I have been working with a number of Government datasets in the past year and many are provided in XML which is nice and others are provided in CSV format which is also good but when it comes time to apply theses datasets to final content there is a lot of work that must be done to get things right.
I have found that by making use of the CSV format I am able to perform tasks that would be difficult or impossible when working in other formats but there are limitations and cautions you must take when preparing data for use in your final projects.
When working with or building CSV data I suggest that you have at least the following tools.
Spread Sheet software Open Office is fine
A word processor that can handle extended find and replace including multi-line replacements. I am using Komodo Edit at this time.
A MySql import export tool that can handle a variety of formats including XML and CSV.
Getting Started
The first caution is file length and field size. If you are presented with an unknown dataset that is under 250k in size then open it up in notepad or wordpad and take a look if not use an ap that can open a larger file as txt.
It is important to look at it as text first to understand what you have. If you have a HUGE file then find a tool to trim it.
The first line if you are lucky should have the layout of the data with column titles if not then you are flying blind.
Next you want to take a quick look (with word wrap set to off) and see if you have any large text fields. If you are importing the data right into MySql then the size of the field is not as important because you can set it to largetext but if you are importing into a spreadsheet you risk truncating your data.
Manipulating Your Data
I work with a lot of data that doesn’t quite fit into a standard webpage but I know what I begin with will eventually endup being imported into WordPress to generate Posts.
When I import these datasets I need to format a Post Title, Category, Tags, Postdates and a content block along with using the remaining data as Custom Fields to be displayed in the general area of the loop.
To format all of this information I need to duplicate columns for the whole database and then order, merge and format them to get the results I need.
For instance one project I had included information about a specific recreation site at a geographic location. To format the title I needed to copy the
site name|city|state
Then merge these fields to come up with something like
Big Mountain Park – Culver City, Nevada
(not a real location but you get the idea)
To do so I selected those columns in Calc and copied them in order next to each other but also placed a place holder column between the fields such as this.
site name|del1|city|del2|state
I then exported to a CSV Text file and did a search / replace in Komodo Edit of
|del1| … replace with –
and
|del2| … replace with , space
When I brought it back into Calc I had my title generated for all of the rows in the dataset.
So this is pretty simple editing but by using a few different applications I was able to generate everything I needed.
You can get more creative and do things like a sample content area by using some of the fields in your dataset and adding generic content.

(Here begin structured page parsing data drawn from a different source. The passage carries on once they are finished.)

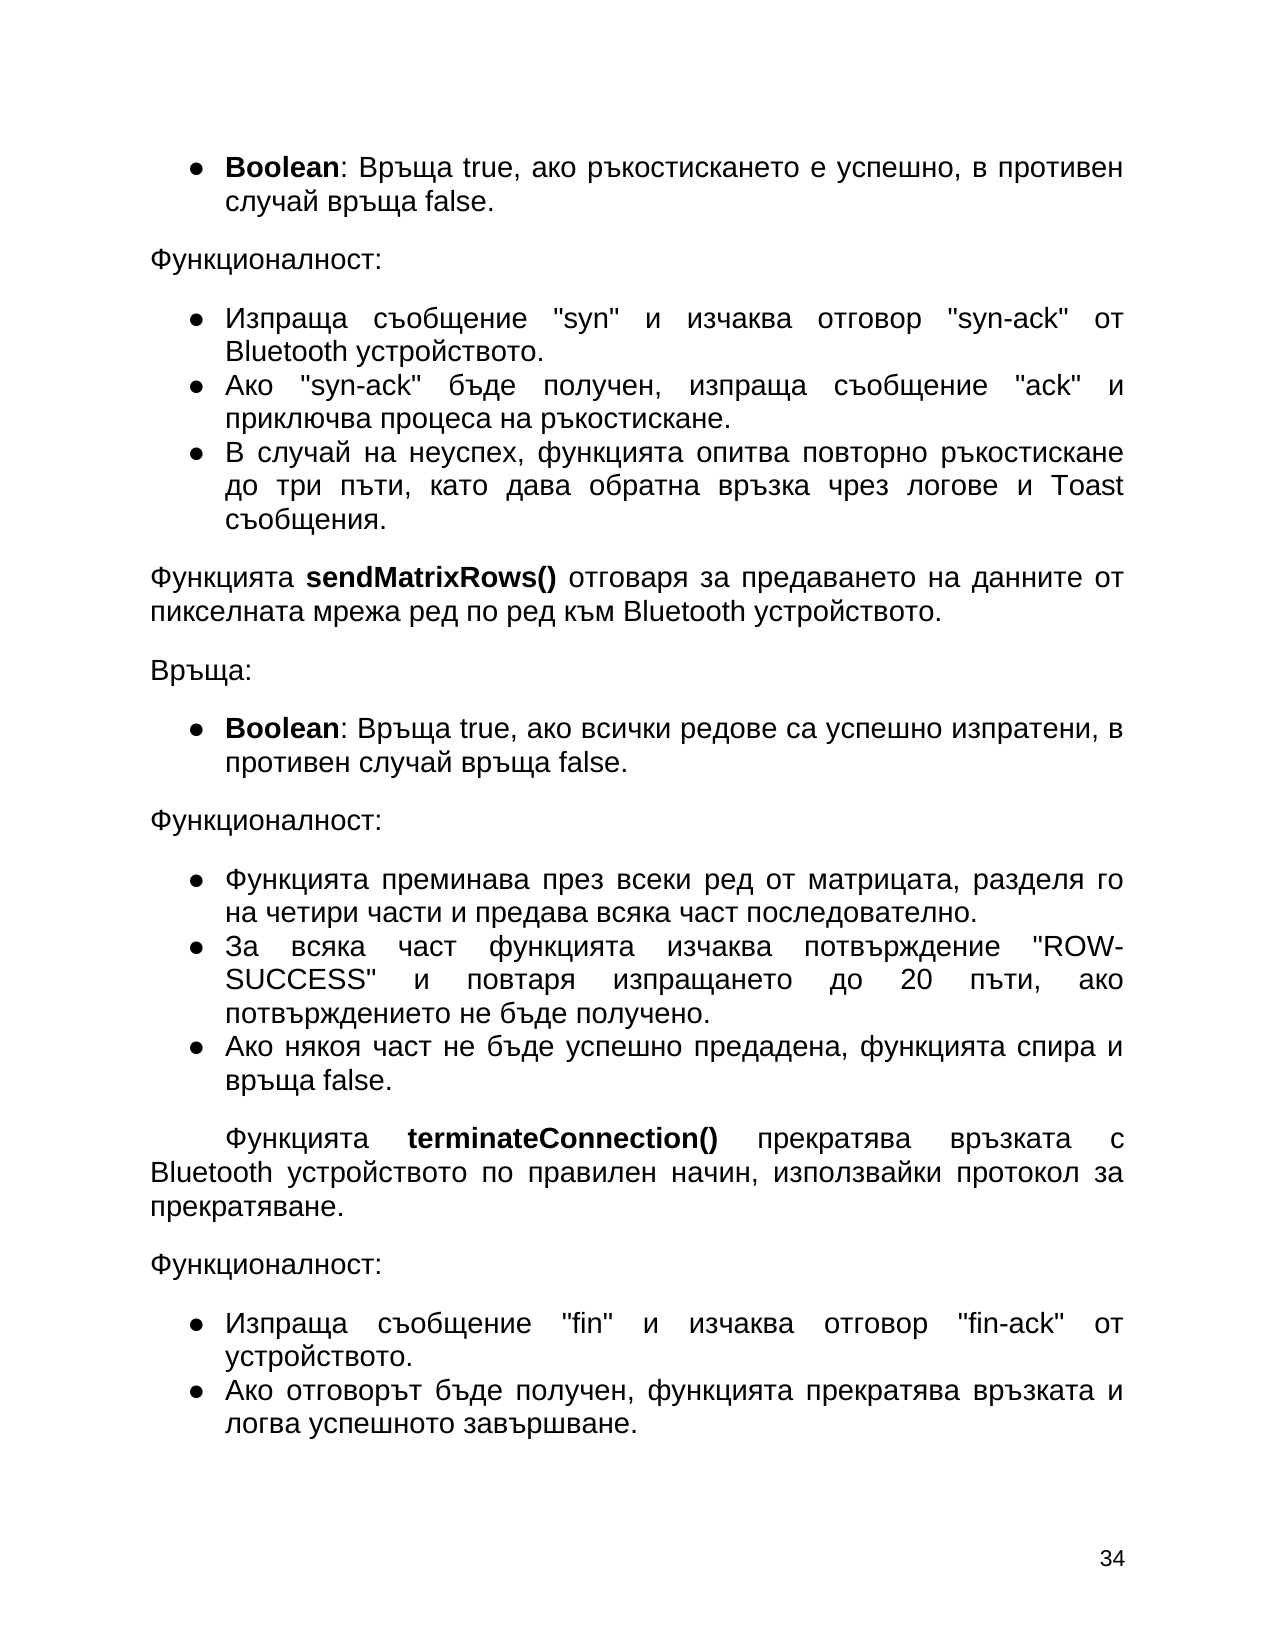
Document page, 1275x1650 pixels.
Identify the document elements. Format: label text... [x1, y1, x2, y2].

list Boolean: Връща true, ако ръкостискането е успешно, в противен случай връща false. [187, 150, 1125, 217]
list Ако "syn-ack" бъде получен, изпраща съобщение "ack" и приключва процеса на ръкостискане. [187, 368, 1125, 435]
list Функцията преминава през всеки ред от матрицата, разделя го на четири части и предава всяка част последователно. [187, 862, 1125, 929]
text Функцията terminateConnection() прекратява връзката с Bluetooth устройството по правилен начин, използвайки протокол за прекратяване. [150, 1121, 1125, 1222]
list За всяка част функцията изчаква потвърждение "ROW-SUCCESS" и повтаря изпращането до 20 пъти, ако потвърждението не бъде получено. [187, 929, 1125, 1029]
list Изпраща съобщение "fin" и изчаква отговор "fin-ack" от устройството. [187, 1306, 1125, 1373]
text Функционалност: [150, 1247, 1125, 1281]
text Функционалност: [150, 242, 1125, 276]
text Функционалност: [150, 803, 1125, 837]
list Boolean: Връща true, ако всички редове са успешно изпратени, в противен случай връща false. [187, 711, 1125, 778]
list Ако някоя част не бъде успешно предадена, функцията спира и връща false. [187, 1029, 1125, 1096]
text Връща: [150, 652, 1125, 686]
list Изпраща съобщение "syn" и изчаква отговор "syn-ack" от Bluetooth устройството. [187, 301, 1125, 368]
list Ако отговорът бъде получен, функцията прекратява връзката и логва успешното завършване. [187, 1373, 1125, 1440]
list В случай на неуспех, функцията опитва повторно ръкостискане до три пъти, като дава обратна връзка чрез логове и Toast съобщения. [187, 435, 1125, 535]
text Функцията sendMatrixRows() отговаря за предаването на данните от пикселната мрежа ред по ред към Bluetooth устройството. [150, 560, 1125, 627]
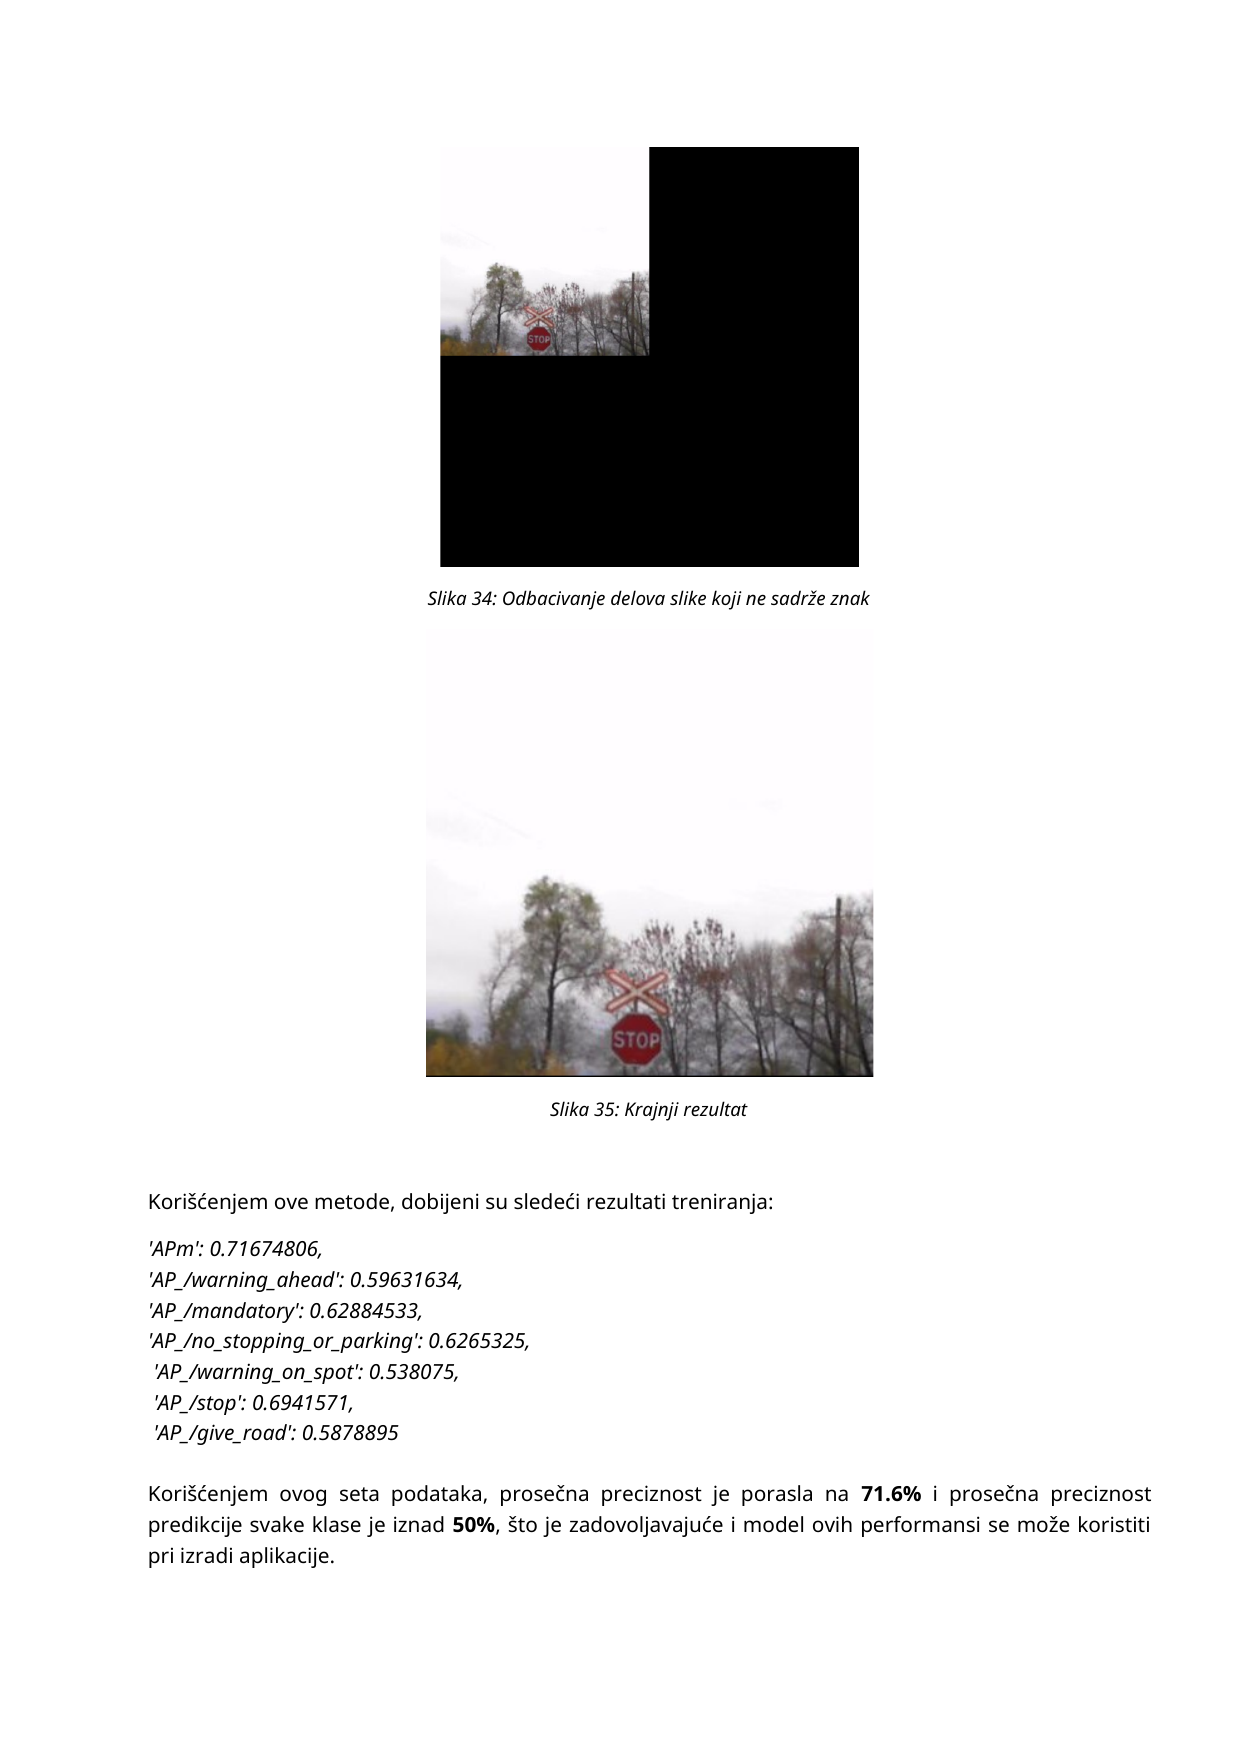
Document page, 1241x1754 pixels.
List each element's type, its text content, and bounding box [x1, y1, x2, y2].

subtitle Slika 35: Krajnji rezultat [148, 1096, 1152, 1121]
text Korišćenjem ovog seta podataka, prosečna preciznost je porasla na 71.6% i prosečna preciznost predikcije svake klase je iznad 50%, što je zadovoljavajuće i model ovih performansi se može koristiti pri izradi aplikacije. [148, 1479, 1152, 1569]
text 'AP_/no_stopping_or_parking': 0.6265325, [148, 1326, 1152, 1355]
subtitle Slika 34: Odbacivanje delova slike koji ne sadrže znak [148, 585, 1152, 611]
text 'AP_/stop': 0.6941571, [148, 1388, 1152, 1416]
text 'AP_/warning_ahead': 0.59631634, [148, 1265, 1152, 1294]
picture [440, 147, 859, 567]
text 'AP_/mandatory': 0.62884533, [148, 1296, 1152, 1324]
picture [426, 629, 874, 1077]
text 'APm': 0.71674806, [148, 1234, 1152, 1263]
text Korišćenjem ove metode, dobijeni su sledeći rezultati treniranja: [148, 1187, 1152, 1216]
text 'AP_/warning_on_spot': 0.538075, [148, 1357, 1152, 1386]
text 'AP_/give_road': 0.5878895 [148, 1418, 1152, 1447]
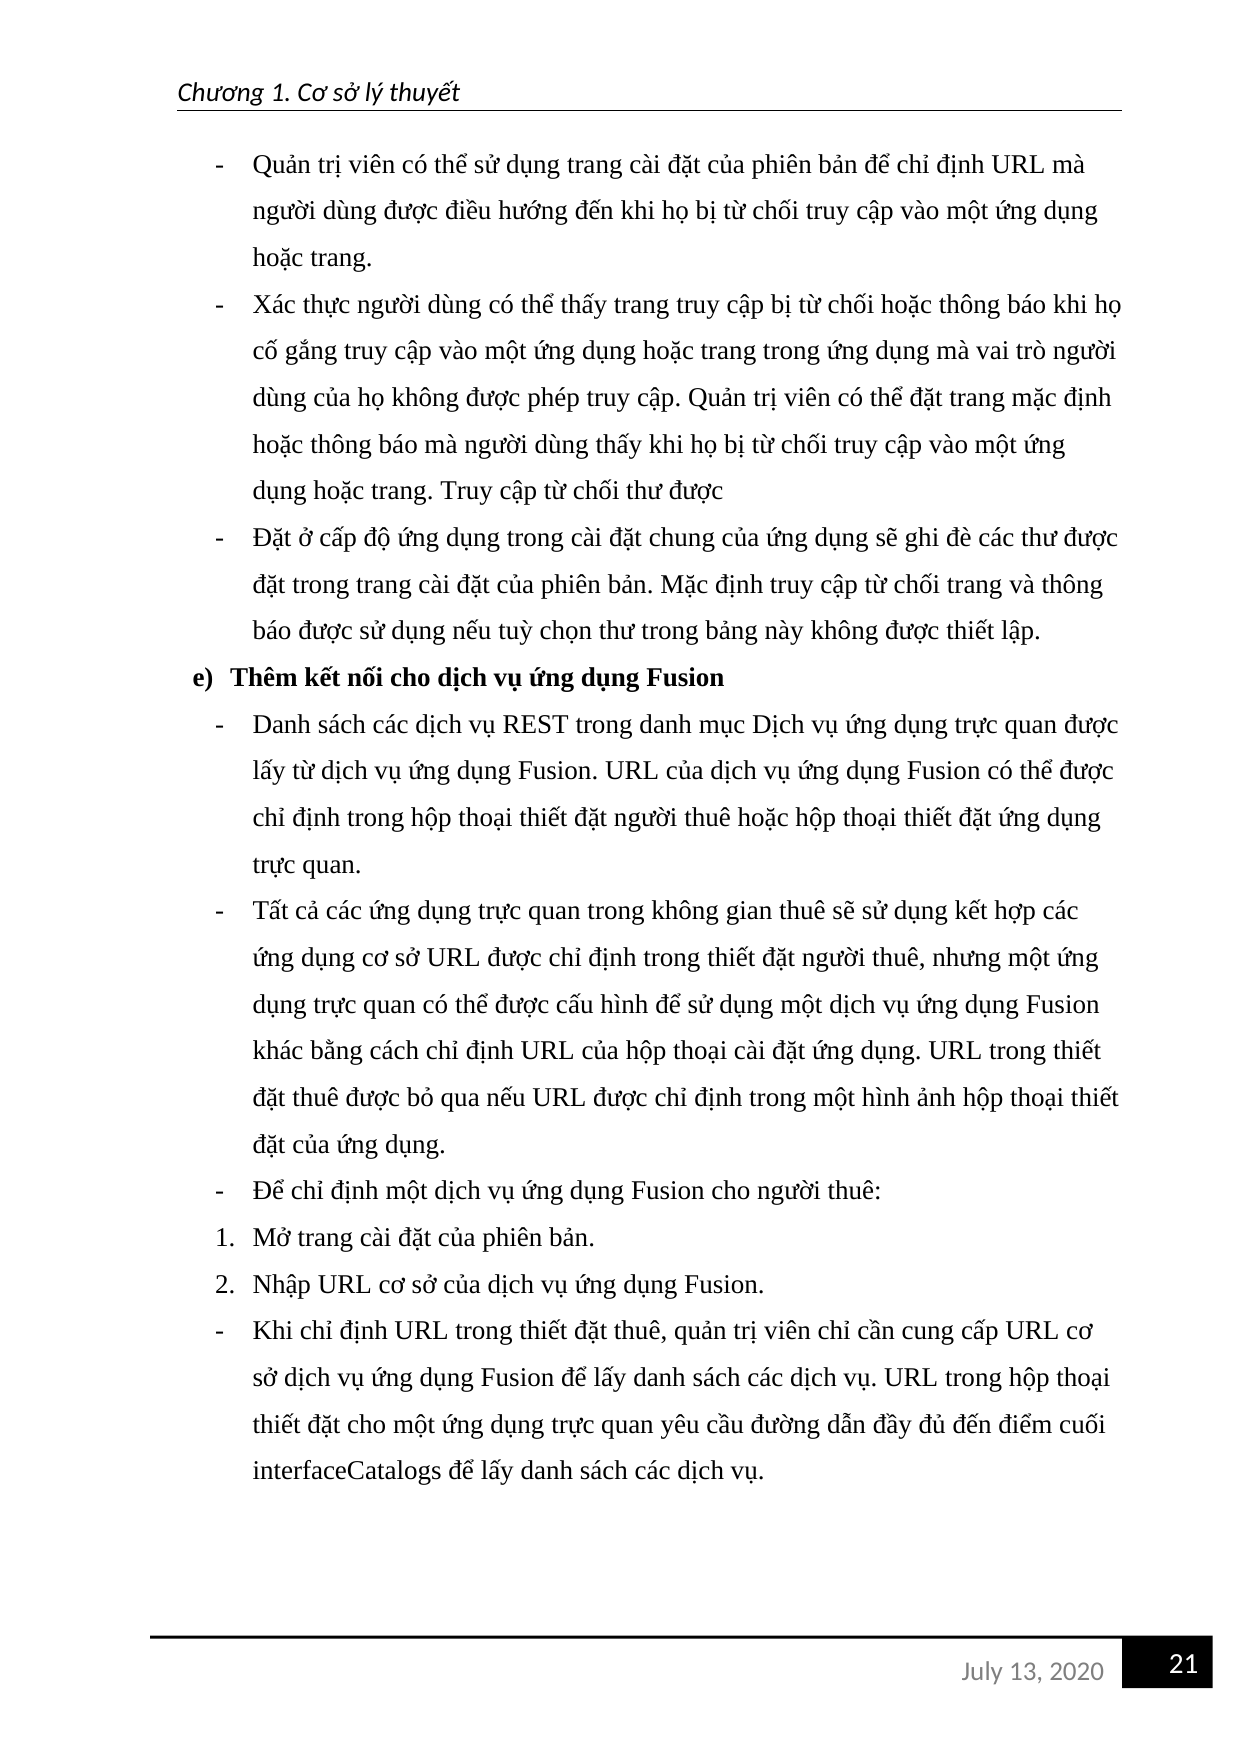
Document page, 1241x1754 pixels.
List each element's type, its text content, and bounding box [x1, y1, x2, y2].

list Danh sách các dịch vụ REST trong danh mục Dịch vụ ứng dụng trực quan được lấy từ dịch vụ ứng dụng Fusion. URL của dịch vụ ứng dụng Fusion có thể được chỉ định trong hộp thoại thiết đặt người thuê hoặc hộp thoại thiết đặt ứng dụng trực quan. [215, 708, 1122, 879]
list Để chỉ định một dịch vụ ứng dụng Fusion cho người thuê: [215, 1174, 1122, 1206]
list Quản trị viên có thể sử dụng trang cài đặt của phiên bản để chỉ định URL mà người dùng được điều hướng đến khi họ bị từ chối truy cập vào một ứng dụng hoặc trang. [215, 148, 1122, 272]
list Xác thực người dùng có thể thấy trang truy cập bị từ chối hoặc thông báo khi họ cố gắng truy cập vào một ứng dụng hoặc trang trong ứng dụng mà vai trò người dùng của họ không được phép truy cập. Quản trị viên có thể đặt trang mặc định hoặc thông báo mà người dùng thấy khi họ bị từ chối truy cập vào một ứng dụng hoặc trang. Truy cập từ chối thư được [215, 288, 1122, 506]
list Nhập URL cơ sở của dịch vụ ứng dụng Fusion. [215, 1268, 1122, 1299]
list Tất cả các ứng dụng trực quan trong không gian thuê sẽ sử dụng kết hợp các ứng dụng cơ sở URL được chỉ định trong thiết đặt người thuê, nhưng một ứng dụng trực quan có thể được cấu hình để sử dụng một dịch vụ ứng dụng Fusion khác bằng cách chỉ định URL của hộp thoại cài đặt ứng dụng. URL trong thiết đặt thuê được bỏ qua nếu URL được chỉ định trong một hình ảnh hộp thoại thiết đặt của ứng dụng. [215, 894, 1122, 1159]
list Mở trang cài đặt của phiên bản. [215, 1221, 1122, 1252]
list Đặt ở cấp độ ứng dụng trong cài đặt chung của ứng dụng sẽ ghi đè các thư được đặt trong trang cài đặt của phiên bản. Mặc định truy cập từ chối trang và thông báo được sử dụng nếu tuỳ chọn thư trong bảng này không được thiết lập. [215, 521, 1122, 646]
list Thêm kết nối cho dịch vụ ứng dụng Fusion [192, 661, 1122, 692]
list Khi chỉ định URL trong thiết đặt thuê, quản trị viên chỉ cần cung cấp URL cơ sở dịch vụ ứng dụng Fusion để lấy danh sách các dịch vụ. URL trong hộp thoại thiết đặt cho một ứng dụng trực quan yêu cầu đường dẫn đầy đủ đến điểm cuối interfaceCatalogs để lấy danh sách các dịch vụ. [215, 1314, 1122, 1486]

Come and visit|del1|Title|del2|it is a great place to bring the family blah blah blah.
Final Thoughts
When working with any datasets remember to take advantage of all the options you have to make your work easier. In the example above it may be easy enough to do everything in PHP and generate a new dataset with all the features you need for your final content but you can also do it with basic tools and just a few copy and pastes.
The idea is be creative and make use of what you have.